De vieilles femmes sont souvent accusées d’être des « voleuses d’âmes », et sont de ce fait coupées de tout lien avec le reste de leurs familles et de leurs villages, après avoir subi des traitements inhumains et dégradants.

Les statistiques donnent un tableau sombre ; en décembre 2016, 926 femmes étaient victimes d’exclusion sociale suite aux allégations de sorcellerie enregistrées dans des centres d’accueil, contre 332 personnes en 2015. Que s’est-il passé ?

Cette augmentation de près de 280 % en seulement un an du nombre des victimes de ces croyances aberrantes s’explique surtout par le fait que, depuis janvier 2016, des milices d’autodéfense ont été créées sur tout le territoire pour faire régner l’ordre dans les campagnes burkinabè. Dans ce contexte de milice et de justice populaire, la chasse aux sorcières s’est intensifiée.

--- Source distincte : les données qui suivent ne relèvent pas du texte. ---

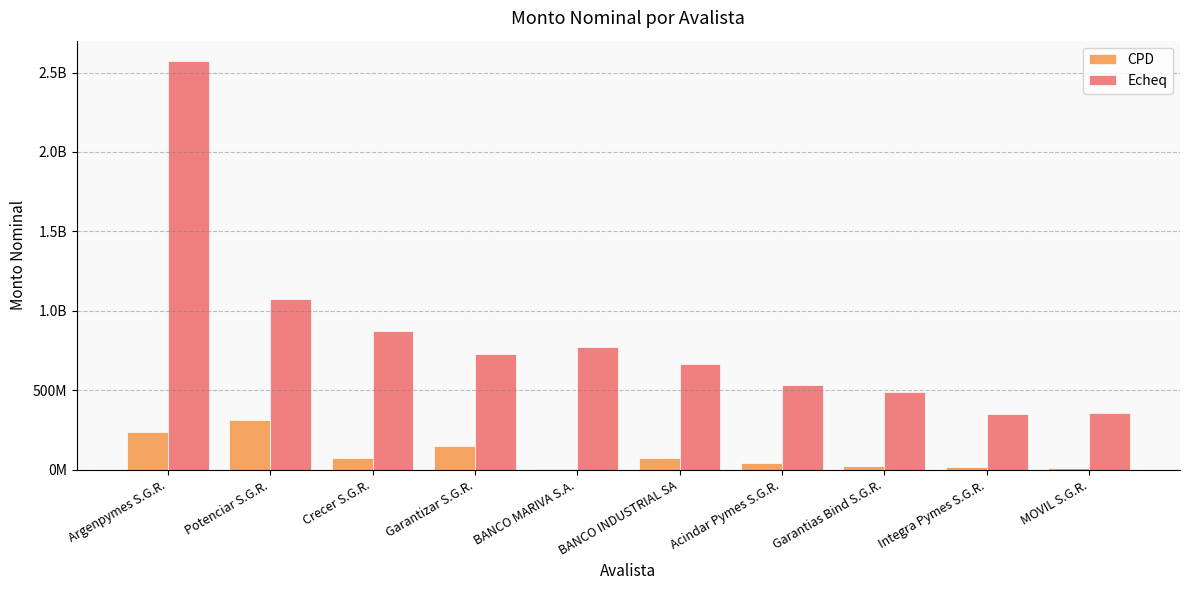

Are the bars horizontal?

No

Comme le signala Le Monde à propos de ce nouveau phénomène, « les koglweogo – signifiant gardien de la brousse en mooré – qui luttent contre les bandits de grand chemin ont la main lourde. Le gouvernement peine à leur faire abandonner la torture. » Le Monde leur a consacré un article le 11 mars 2016, car sous ces arbres que ces milices civiles appellent « leurs sièges », plusieurs supposés voleurs sont morts, attachés et torturés parfois pendant plusieurs jours jusqu’à ce qu’ils avouent leur culpabilité. Dans ce climat, le sort de ces vieilles « voleuses d’âmes » a empiré et le nombre de femmes accusées  de sorcellerie par la population a presque triplée en 2015.

A ce jour, les affrontements entre les koglweogo et les populations ont déjà coûté plusieurs vies humaines des deux côtés. Afin de mettre fin aux dérives, l’actuel Ministre de l’Administration du Territoire, de la Décentralisation et de la Sécurité Intérieure Simon Compaoré entend légaliser les koglweogo et les encadrer, ainsi qu’il l’a déclaré lors d’une conférence de presse le 4 février 2016.

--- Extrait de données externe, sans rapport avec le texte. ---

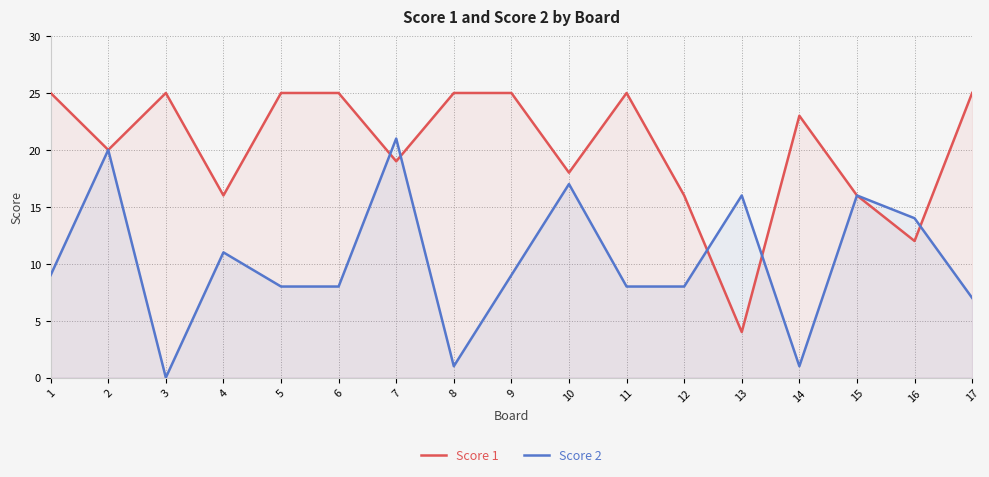

What are all the series names shown in the legend?

Score 1, Score 2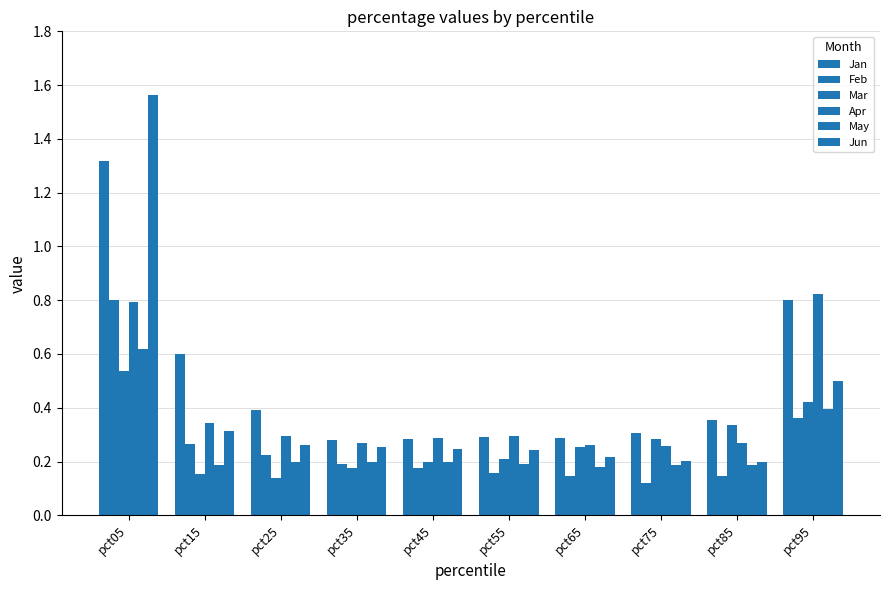

How many bars are there in total?

60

Comment faire évoluer les mentalités et les croyances culturelles qui imprègnent tant les esprits ?

Aujourd’hui plus que jamais, des campagnes de sensibilisation sont indispensables sur tout le territoire burkinabè, comme ce fut le cas par le passé lorsque des initiatives de l’Etat et des films réalisés par des Burkinabè sensibilisèrent l’opinion publique sur la nécessité de lutter contre ce triste sort infligé à de nombreuses femmes dans les campagnes.

Le réalisateur burkinabè Idrissa Ouédraogo a traité de ce sujet dans son film Yaaba, décerné du Prix spécial du jury lors du FESPACO de 1989. Le dernier film en date est « Delwendé » de S. Pierre Yaméogo, faisant partie de la Sélection Officielle Un Certain Regard au Festival de Cannes de 2005. Depuis 1966, le centre Delwendé, signifiant « Dieu est avec nous » en mooré, accueille dans la capitale des femmes « sorcières » bannies de leurs villages.